Re: [Haskell-beginners] Making a generic interpreter

On Saturday 07 May 2011 11:39:44, Erik Helin wrote:

Thank you Patrick for posting your code, it helps a lot too see a complete example!

On Sat, May 7, 2011 at 03:11, Patrick LeBoutillier

wrote:

...

instance AbsInteger Integer where a `add` b = (+) a b a `eq` b = absBool $ a == b absInteger a = a

In my code, I did not use "a `eq` b = absBool $ a == b". Instead, I used "a `eq` b = a == b". I thought, since "a == b" is of type Bool, and Bool is an instance of AbsBool, I can just return type Bool.

Why isn't this the case? What is it about typeclasses that I'm not understanding?

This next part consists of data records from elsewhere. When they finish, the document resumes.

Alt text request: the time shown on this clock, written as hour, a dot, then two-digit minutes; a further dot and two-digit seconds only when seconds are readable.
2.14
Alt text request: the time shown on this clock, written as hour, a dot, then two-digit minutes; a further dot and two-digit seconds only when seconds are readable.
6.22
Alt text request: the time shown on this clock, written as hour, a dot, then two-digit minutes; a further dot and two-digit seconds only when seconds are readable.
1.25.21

A type signature foo :: (Bar b) => SomeType -> b says "given a value of SomeType, I can produce return values of *any* type, as long as it's an instance of Bar". The caller decides which type it wants and the callee must be able to produce it. In OO, on the other hand, the callee decides which type it returns, a signature Bar foo(SomeType s); (where Bar is an interface) says foo will return values of a type, all you know about which is that it implements Bar. Using explicit quantification, the Haskell type is foo :: forall b. (Bar b) => SomeType -> b while the OO-type would correspond to foo :: exists b. (Bar b) => SomeType -> b (the latter type doesn't exist in Haskell).